+++ Extract to read +++
Sunday, November 1, 2009

A Horse of a Different Color

Perhaps you had the disappointment of having the color on your printed piece look somewhat different then if did on your computer monitor. There is a scientific reason for this - the RGB (red, green and blue) phosphors that create color on the computer monitor are capable of producing more colors than the three process printing inks (cyan, magenta and yellow or CMY). And the process printing inks, when combined cannot always match exactly the single hue of a PMS spot color.

To put it more simply - there is not a perfect overlap in the range of colors that are both visible to the human eye, reproducible with RGB additive color (like on a computer screen), and reproducible with CMYK subtractive color (like a printed newsletter). Whereas the human eye can see billions of color, RGB can reproduce 16 million and CMYK printing 5-6 thousand. So some colors will convert from RGB to CMYK fairly well (because the color is in the CMYK color gamut).
+++
Using the information:
A - Copy the post on print color starting with "Perhaps you had" and going on through "PMS spot color.", swapping "computer monitor" for "computer screen".
B - Answer these questions about the post on print color:
(i) Which three process printing inks does it name?
(ii) How many colors does it say RGB can reproduce?
(iii) How many colors does it say CMYK printing can reproduce?
C - Write the next part of the post on why printed color differs from monitor color, picking up after its last sentence.
+++ Data to examine +++
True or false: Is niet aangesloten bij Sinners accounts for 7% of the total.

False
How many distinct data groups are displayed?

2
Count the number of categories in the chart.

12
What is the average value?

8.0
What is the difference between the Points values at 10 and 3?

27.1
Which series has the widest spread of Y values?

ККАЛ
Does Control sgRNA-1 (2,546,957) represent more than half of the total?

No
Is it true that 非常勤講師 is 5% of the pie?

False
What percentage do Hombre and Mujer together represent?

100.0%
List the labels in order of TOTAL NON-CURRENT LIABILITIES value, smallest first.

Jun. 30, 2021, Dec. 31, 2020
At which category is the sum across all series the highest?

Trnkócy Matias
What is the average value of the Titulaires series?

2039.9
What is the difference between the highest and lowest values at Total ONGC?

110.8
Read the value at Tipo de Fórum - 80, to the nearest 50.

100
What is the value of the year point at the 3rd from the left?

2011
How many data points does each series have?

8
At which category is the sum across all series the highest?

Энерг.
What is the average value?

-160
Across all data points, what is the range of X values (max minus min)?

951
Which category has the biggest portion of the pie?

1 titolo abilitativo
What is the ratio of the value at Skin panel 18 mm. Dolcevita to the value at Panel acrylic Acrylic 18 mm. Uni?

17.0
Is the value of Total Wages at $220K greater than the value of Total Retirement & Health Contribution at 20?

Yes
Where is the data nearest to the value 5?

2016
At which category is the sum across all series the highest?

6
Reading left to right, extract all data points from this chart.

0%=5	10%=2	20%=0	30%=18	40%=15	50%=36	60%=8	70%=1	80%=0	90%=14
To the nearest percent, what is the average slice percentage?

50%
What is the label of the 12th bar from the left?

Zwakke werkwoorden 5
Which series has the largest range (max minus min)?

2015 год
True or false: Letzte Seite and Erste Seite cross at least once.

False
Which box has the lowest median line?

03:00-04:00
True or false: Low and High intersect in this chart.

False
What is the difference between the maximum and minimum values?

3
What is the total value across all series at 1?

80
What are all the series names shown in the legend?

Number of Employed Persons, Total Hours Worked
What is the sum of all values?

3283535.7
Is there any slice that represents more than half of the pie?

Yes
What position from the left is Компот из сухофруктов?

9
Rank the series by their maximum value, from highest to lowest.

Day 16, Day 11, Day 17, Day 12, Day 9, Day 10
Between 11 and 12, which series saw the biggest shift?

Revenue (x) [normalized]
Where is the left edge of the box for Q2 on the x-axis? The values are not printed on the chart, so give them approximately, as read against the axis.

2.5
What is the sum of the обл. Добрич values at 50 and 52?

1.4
+++
Answers to each task:
A -
Perhaps you had the disappointment of having the color on your printed piece look somewhat different then if did on your computer screen. There is a scientific reason for this - the RGB (red, green and blue) phosphors that create color on the computer screen are capable of producing more colors than the three process printing inks (cyan, magenta and yellow or CMY). And the process printing inks, when combined cannot always match exactly the single hue of a PMS spot color.

B -
(i) Cyan, magenta and yellow.
(ii) 16 million.
(iii) 5-6 thousand.

C -
To illustrate, try this exercise. Using PageMaker, Publisher, Quark XPress, InDesign, or PhotoShop, convert RGB blue to CMYK. Watch what happens to the color. Does it turn to purple? Now reduce the percentage of magenta by 50% and watch it turn back to blue. This is a dramatic example of how additive and substractive color spaces are not perfectly overlapped.